Ils sont arrivés à Tokyo en provenance de Shanghai, a déclaré un responsable de l'aéroport tokyoïte de Haneda où leur avion s'est posé en début d'après-midi.
Les autorités chinoises retenaient toutefois encore vendredi un quatrième Japonais, Sadamu Takahashi, collègue des trois autres et accusé d'avoir "filmé illégalement des installations militaires", a précisé l'agence Chine nouvelle.
Le Premier ministre japonais Naoto Kan a appelé jeudi la Chine à libérer "au plus tôt" M. Takahashi.
L'employeur des quatre Nippons, la société Fujita, a affirmé qu'au moment de leur interpellation, ils effectuaient un voyage d'affaires dans la province du Hebei (nord) destiné à préparer un projet d'enlèvement d'armes chimiques.
Quelque 400.000 armes chimiques laissées par l'armée japonaise à la fin de la Deuxième guerre mondiale se trouvent encore sur le sol chinois, et le Japon est chargé par l'ONU de remettre en état les sites pollués.
Cette affaire est intervenue en pleine tension sino-japonaise, déclenchée par l'arraisonnement, le 8 septembre, d'un chalutier chinois par des patrouilleurs japonais avec lesquels il était entré en collision près d'îlots de mer de Chine orientale disputés par les deux pays.

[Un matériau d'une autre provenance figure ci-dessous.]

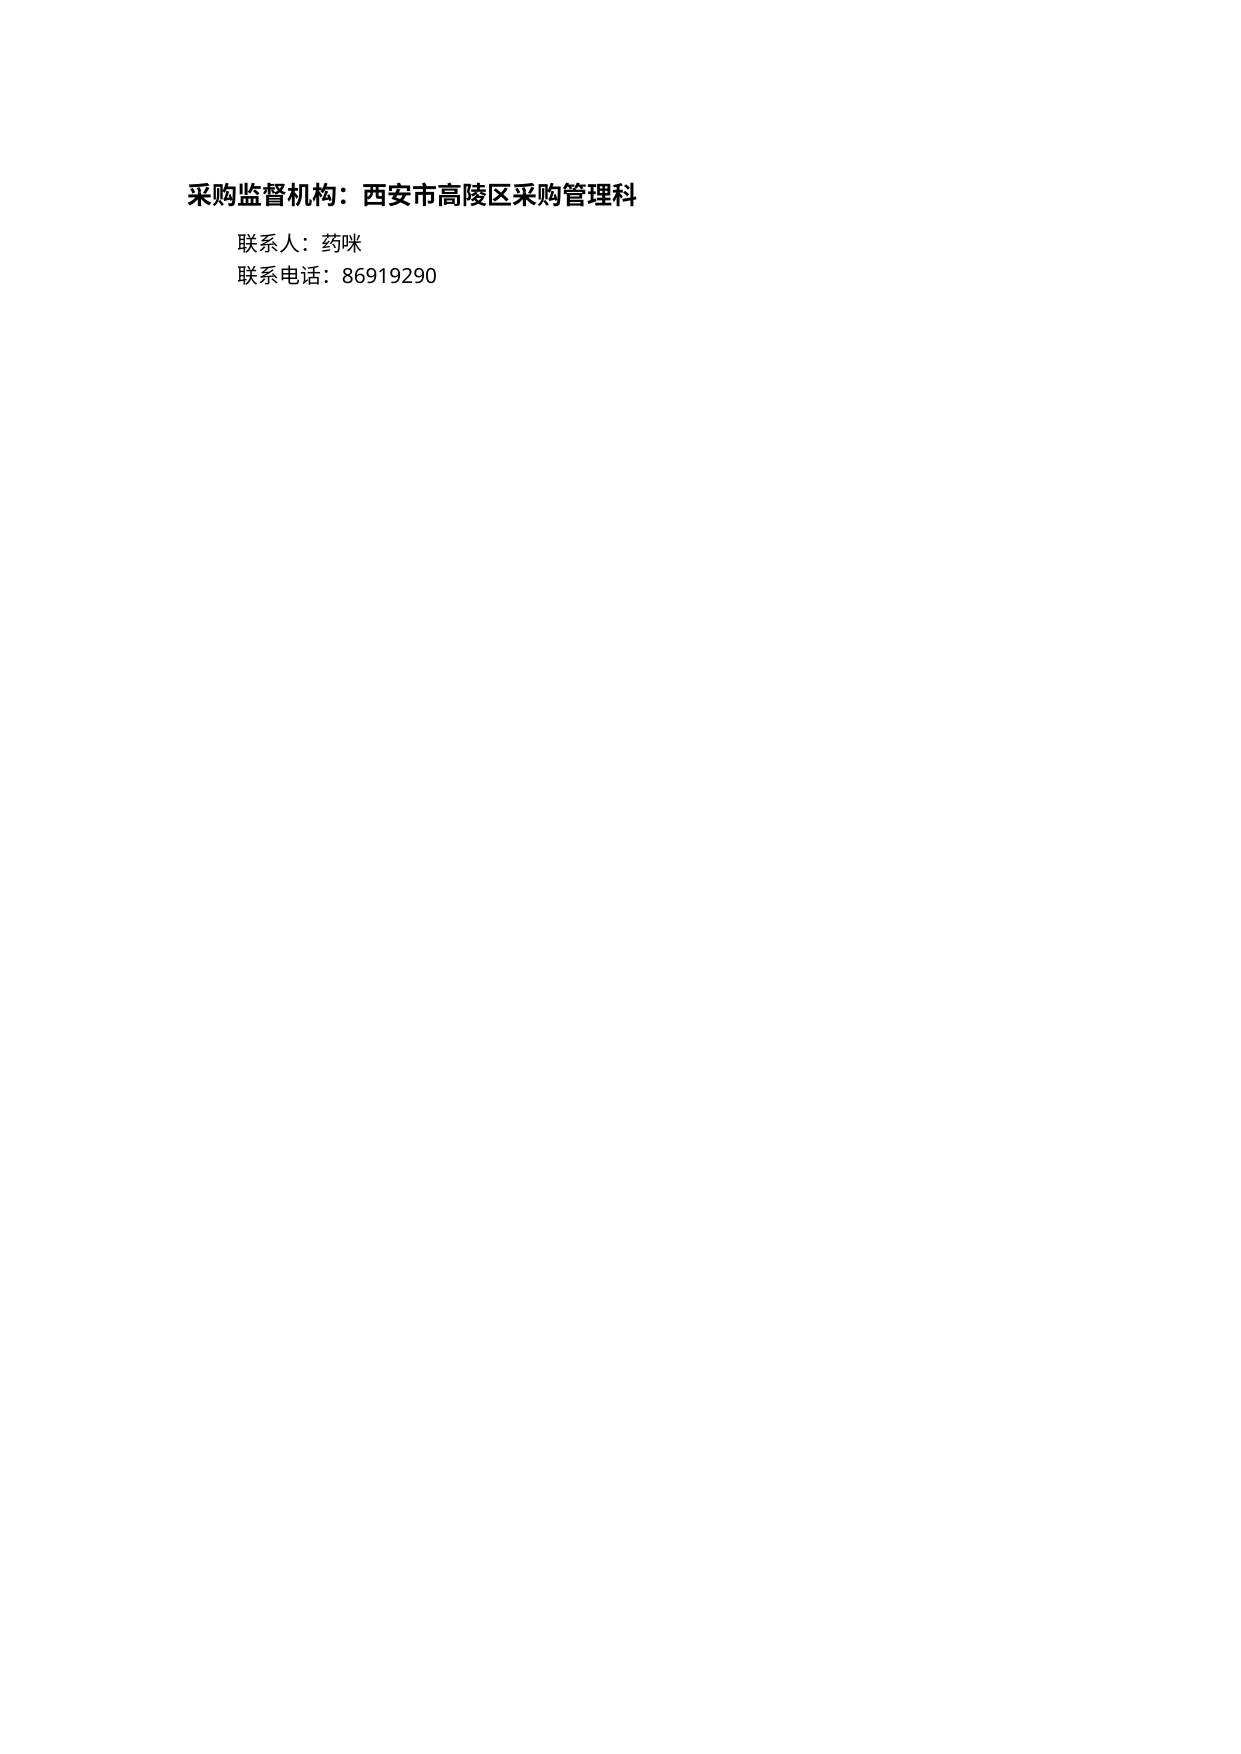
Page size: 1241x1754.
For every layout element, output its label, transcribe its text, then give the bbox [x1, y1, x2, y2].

text 联系电话：86919290 [187, 259, 1053, 292]
text 联系人：药咪 [187, 227, 1053, 259]
text 采购监督机构：西安市高陵区采购管理科 [187, 162, 1053, 227]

Ces îlots contrôlés par Tokyo sont entourées d'eaux très poissonneuses et les fonds marins environnants pourraient renfermer d'importantes réserves d'hydrocarbures.
Après l'arraisonnement du chalutier chinois, son capitaine a été détenu 16 jours au Japon avant d'être libéré vendredi 24 septembre, une décision des autorités japonaises par souci d'apaisement après de vives protestations et mesures de rétorsion de Pékin.